Required work: Return every line of the data below unchanged, leaving the pictures out.

Supplied information:
--*--
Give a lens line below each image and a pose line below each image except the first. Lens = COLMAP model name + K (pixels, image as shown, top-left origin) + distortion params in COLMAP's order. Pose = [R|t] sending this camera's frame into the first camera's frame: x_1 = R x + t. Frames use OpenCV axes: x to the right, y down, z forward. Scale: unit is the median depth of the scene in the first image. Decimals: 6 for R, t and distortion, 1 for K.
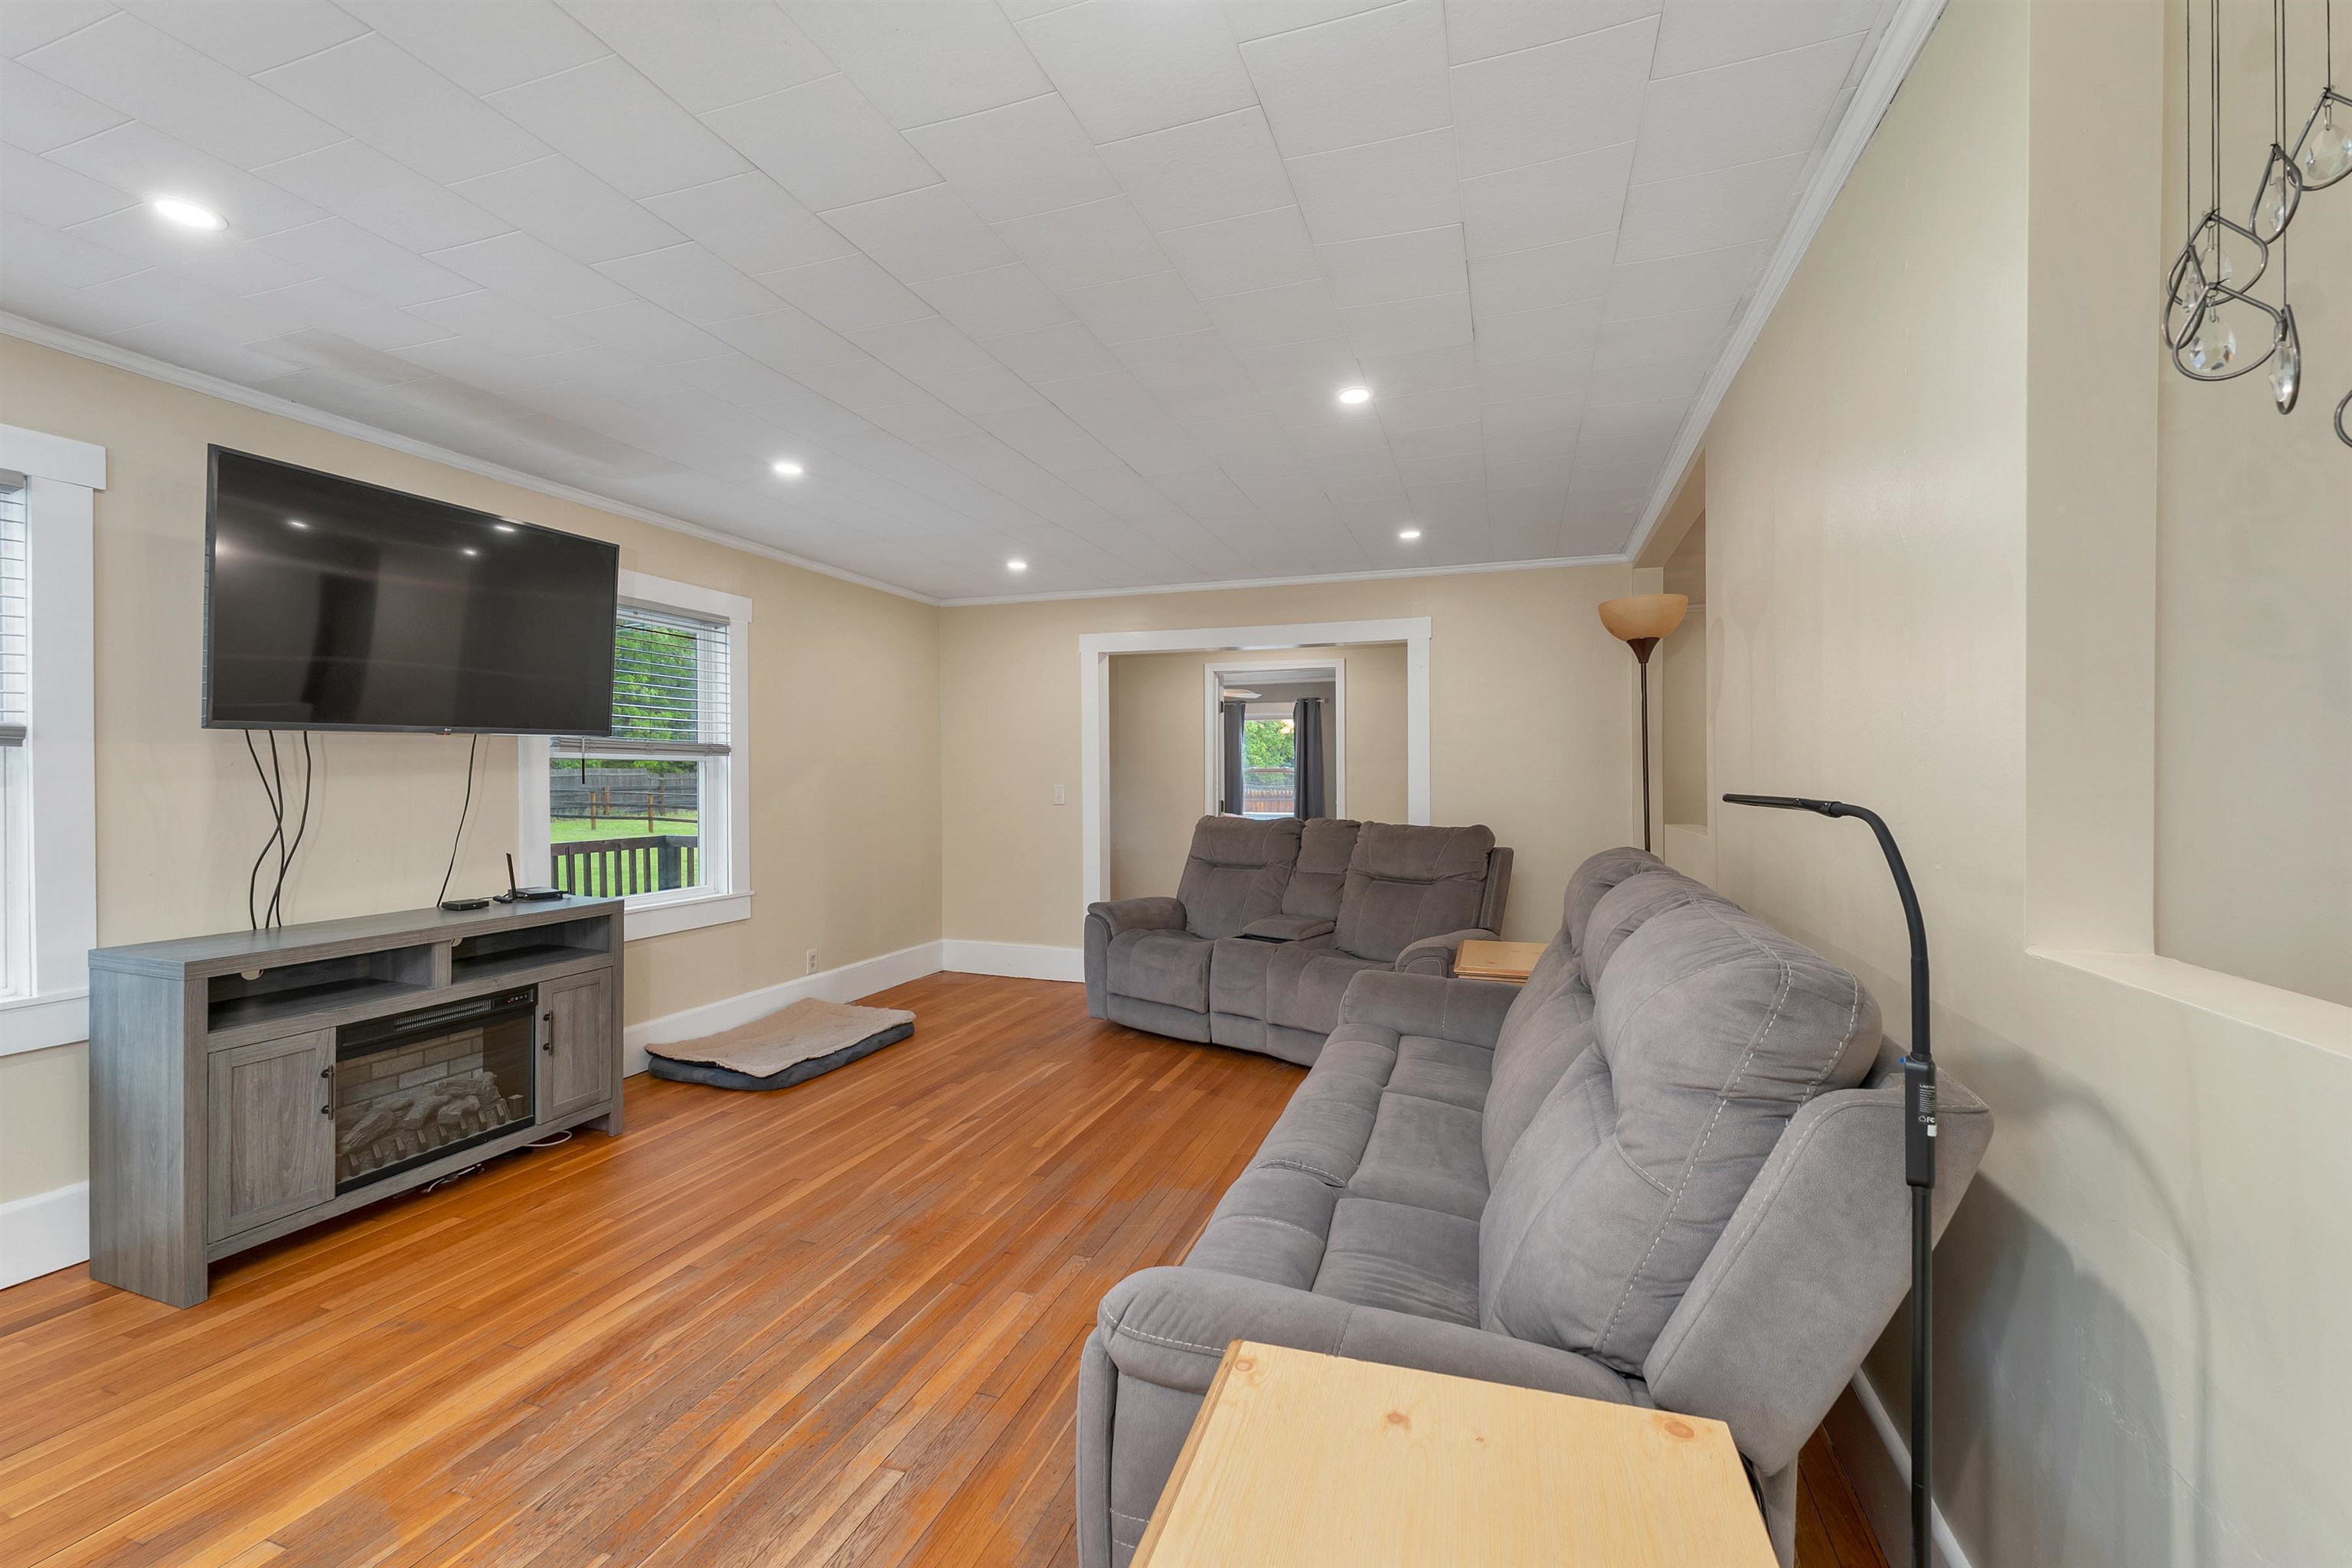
lens RADIAL K [[975.7, 0, 1184.7], [0, 975.7, 779.5], [0, 0, 1]] dist [0.000938, 0.000002]
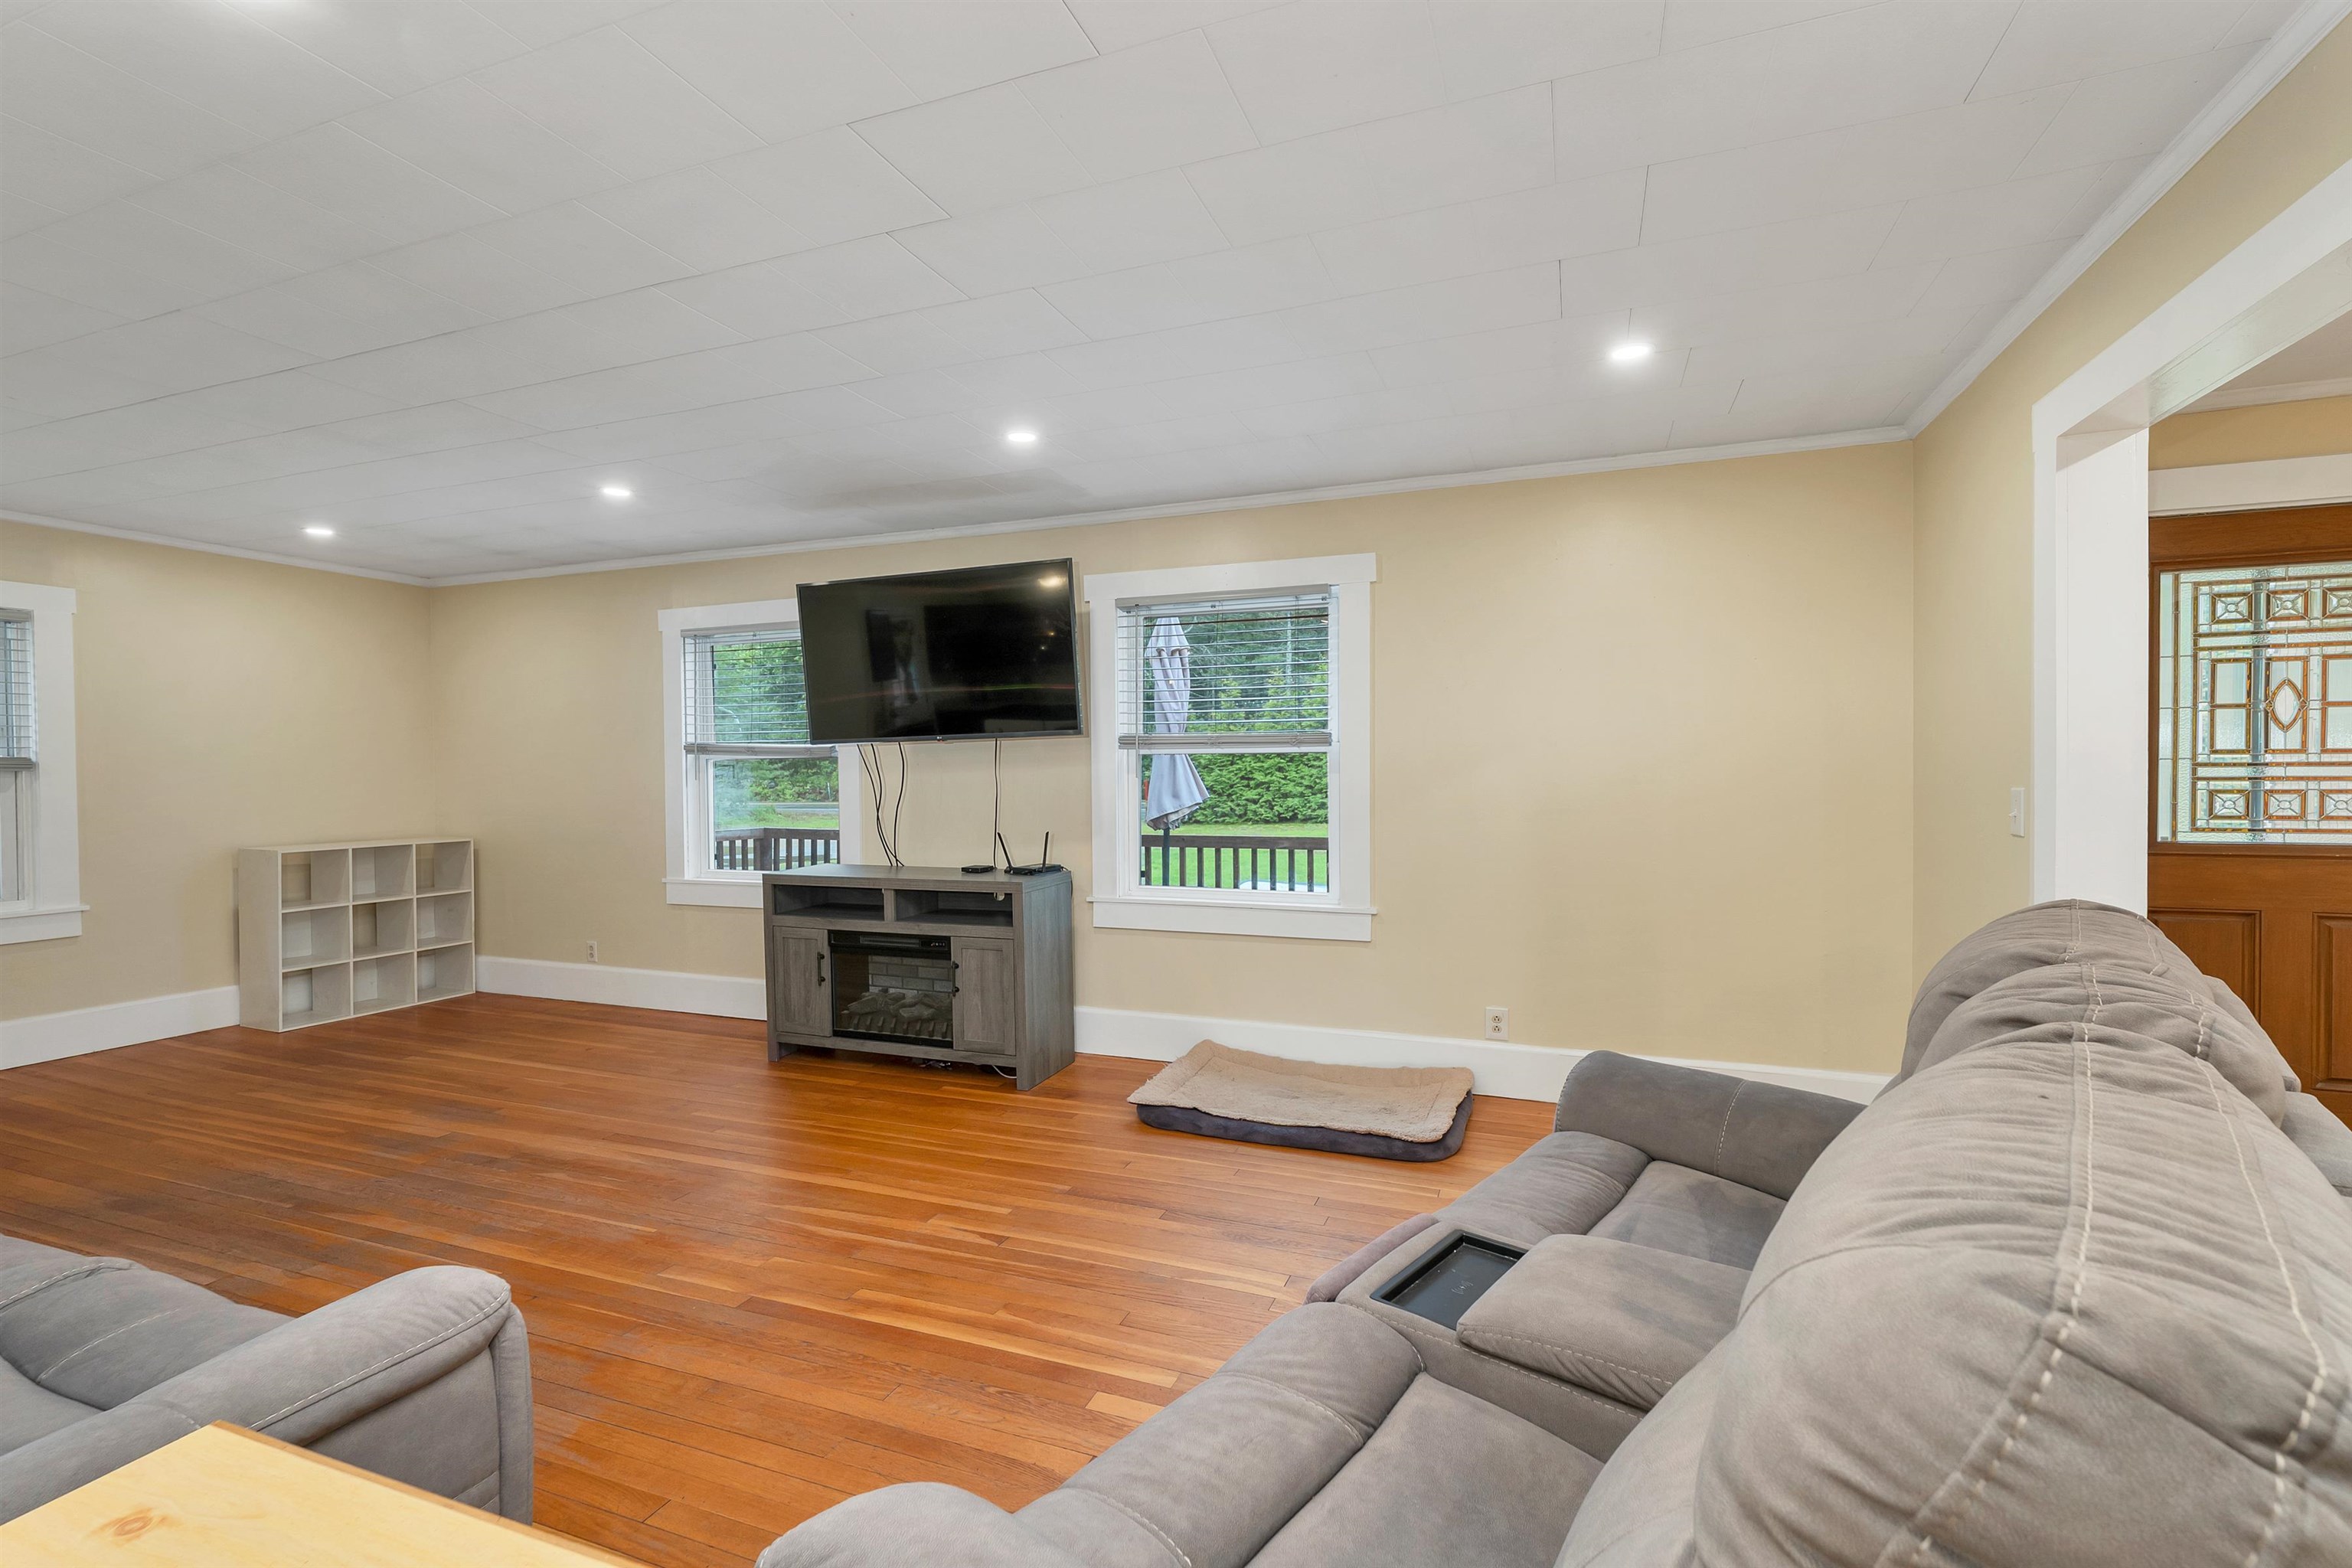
lens RADIAL K [[975.7, 0, 1199.2], [0, 975.7, 773.8], [0, 0, 1]] dist [0.000938, 0.000002]
pose [[-0.017016, 0.005271, -0.999841, 0.609091], [0.005160, 0.999973, 0.005184, -0.006360], [0.999842, -0.005071, -0.017042, 1.388066]]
--*--
Answer to the problem:
Give a lens line below each image and a pose line below each image except the first. Lens = COLMAP model name + K (pixels, image as shown, top-left origin) + distortion params in COLMAP's order. Pose = [R|t] sending this camera's frame into the first camera's frame: x_1 = R x + t. Frames use OpenCV axes: x to the right, y down, z forward. Scale: unit is the median depth of the scene in the first image. Decimals: 6 for R, t and distortion, 1 for K.
lens RADIAL K [[975.7, 0, 1184.7], [0, 975.7, 779.5], [0, 0, 1]] dist [0.000938, 0.000002]
lens RADIAL K [[975.7, 0, 1199.2], [0, 975.7, 773.8], [0, 0, 1]] dist [0.000938, 0.000002]
pose [[-0.017016, 0.005271, -0.999841, 0.609091], [0.005160, 0.999973, 0.005184, -0.006360], [0.999842, -0.005071, -0.017042, 1.388066]]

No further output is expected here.